The Emirati delegation also formally asked on Tuesday to establish an embassy in Tel Aviv. Israel is expected to do the same in Abu Dhabi.
Another bilateral agreement signed on Tuesday paves the way for direct flights between Tel Aviv and the Emirates, which would promote commercial ties between two of the region’s wealthiest countries and open a vital new hub for Israelis traveling to the Far East. Other pacts were described as providing protections for investors and promoting scientific and technological cooperation.
Trump administration officials also announced that the governments of the United States, the U.A.E. and Israel will create a $3 billion investment fund, to be called the Abraham Fund, that would seek to promote private investment in Israel, the West Bank and elsewhere in the Middle East and North Africa.

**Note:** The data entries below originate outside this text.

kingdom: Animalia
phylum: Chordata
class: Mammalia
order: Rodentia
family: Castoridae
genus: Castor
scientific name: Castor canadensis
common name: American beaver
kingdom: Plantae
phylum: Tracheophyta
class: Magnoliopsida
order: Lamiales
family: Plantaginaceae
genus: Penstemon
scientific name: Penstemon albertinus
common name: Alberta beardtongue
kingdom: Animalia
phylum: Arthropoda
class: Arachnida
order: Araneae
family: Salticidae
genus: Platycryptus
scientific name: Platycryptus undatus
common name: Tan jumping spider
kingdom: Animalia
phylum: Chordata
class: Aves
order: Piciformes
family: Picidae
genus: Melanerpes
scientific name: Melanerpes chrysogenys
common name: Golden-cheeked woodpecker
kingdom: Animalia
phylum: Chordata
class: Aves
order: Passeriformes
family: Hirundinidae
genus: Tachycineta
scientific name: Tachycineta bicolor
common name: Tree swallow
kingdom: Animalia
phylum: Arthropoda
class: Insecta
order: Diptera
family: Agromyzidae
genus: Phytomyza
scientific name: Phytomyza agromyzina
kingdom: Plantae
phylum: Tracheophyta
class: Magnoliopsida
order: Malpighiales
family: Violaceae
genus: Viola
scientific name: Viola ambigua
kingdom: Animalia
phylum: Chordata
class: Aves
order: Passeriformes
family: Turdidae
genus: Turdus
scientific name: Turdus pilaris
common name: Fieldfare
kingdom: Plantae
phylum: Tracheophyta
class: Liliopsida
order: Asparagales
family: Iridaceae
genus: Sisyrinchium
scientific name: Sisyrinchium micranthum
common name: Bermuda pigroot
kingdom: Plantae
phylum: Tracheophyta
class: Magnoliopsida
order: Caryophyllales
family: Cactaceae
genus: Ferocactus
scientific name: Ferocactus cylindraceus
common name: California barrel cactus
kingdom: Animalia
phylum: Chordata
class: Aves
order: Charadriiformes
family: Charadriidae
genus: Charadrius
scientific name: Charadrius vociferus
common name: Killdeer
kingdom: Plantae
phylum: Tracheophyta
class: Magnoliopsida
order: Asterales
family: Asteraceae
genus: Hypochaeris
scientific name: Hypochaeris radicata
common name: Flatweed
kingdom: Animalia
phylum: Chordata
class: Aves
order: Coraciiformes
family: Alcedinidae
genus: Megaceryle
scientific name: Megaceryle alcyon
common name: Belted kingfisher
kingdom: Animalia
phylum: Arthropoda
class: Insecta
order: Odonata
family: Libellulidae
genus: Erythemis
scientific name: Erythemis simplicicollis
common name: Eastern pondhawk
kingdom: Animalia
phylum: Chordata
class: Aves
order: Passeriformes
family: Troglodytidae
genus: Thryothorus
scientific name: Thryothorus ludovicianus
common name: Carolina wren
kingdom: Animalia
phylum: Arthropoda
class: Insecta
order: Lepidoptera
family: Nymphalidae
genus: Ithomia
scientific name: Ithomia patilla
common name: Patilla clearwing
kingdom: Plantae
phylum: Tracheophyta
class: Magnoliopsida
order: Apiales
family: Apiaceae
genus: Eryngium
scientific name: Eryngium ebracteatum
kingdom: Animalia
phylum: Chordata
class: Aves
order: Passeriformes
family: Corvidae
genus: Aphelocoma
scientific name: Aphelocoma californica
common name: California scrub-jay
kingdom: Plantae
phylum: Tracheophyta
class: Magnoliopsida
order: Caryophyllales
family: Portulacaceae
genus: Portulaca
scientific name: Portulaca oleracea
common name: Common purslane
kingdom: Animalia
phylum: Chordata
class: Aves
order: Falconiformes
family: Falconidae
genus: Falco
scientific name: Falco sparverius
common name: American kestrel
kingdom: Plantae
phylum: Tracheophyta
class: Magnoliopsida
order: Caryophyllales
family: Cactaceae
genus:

One of its first planned projects is the revival of an oil pipeline across Israel from Eilat, on the Red Sea, to Ashkelon, on the Mediterranean, to carry Emirati oil bound for European customers. It would allow the oil to bypass the Suez Canal, lowering energy prices and speeding shipments, said Adam Boehler, chief executive of the U.S. International Development Finance Corporation, a government agency.
The “Med-Red” pipeline was built decades ago to move Iranian oil, Mr. Boehler said, before the Islamic revolution of 1979 turned Israel and Iran from allies into bitter enemies.
The other initial project would be to “modernize the checkpoints” for the roughly 2.7 million Palestinians living under Israel’s occupation of the West Bank, Mr. Boehler said. Israel has already upgraded a number of key crossings with biometric scanners and other technology, cutting the time it takes to transit those bottlenecks from hours to minutes.
In an interview, Mr. Boehler said that Mr. Netanyahu had pressed him about the idea over lunch recently and had made checkpoint improvements “No. 1 on his list” of recommendations for the new fund.
But that announcement drew harsh denunciations from Palestinian officials who said it meant that Emirati and American money would be used to reinforce Israel’s military rule. The news appeared to heighten Palestinians’ feelings of betrayal by the U.A.E.
“It is a stamp of approval for the Israeli occupation’s continuation,” said Ahmad Majdalani, the Palestinian Authority’s minister of social development. “It’s a gift that will encourage Israel to continue its unjust actions.”
Emiratis have insisted that their normalization of relations with Israel would ultimately prove helpful to the Palestinian cause. But Mr. Majdalani pointedly said that Emirati-funded checkpoint upgrades would not bring peace any closer.
“We are not fooled by what they are doing,” he said.
Mr. Boehler defended spending to improve checkpoints, where on a normal day tens or even hundreds of thousands of Palestinians cross into Israeli territory for work or medical appointments.
“If you represent the Palestinian people and we can save 200,000 or 400,000 hours, every single day, that’s a huge economic cost,” he said. “That makes a big difference. And it makes a big difference to people in the West Bank.”
Mr. Boehler said that the fund would also “look at investments that benefit directly the resilience of people in the West Bank.”
In a statement, the Emirati minister of state, Ahmed Al Sayegh, said the fund was intended to “put the well-being of people first, regardless of their creed or identity.”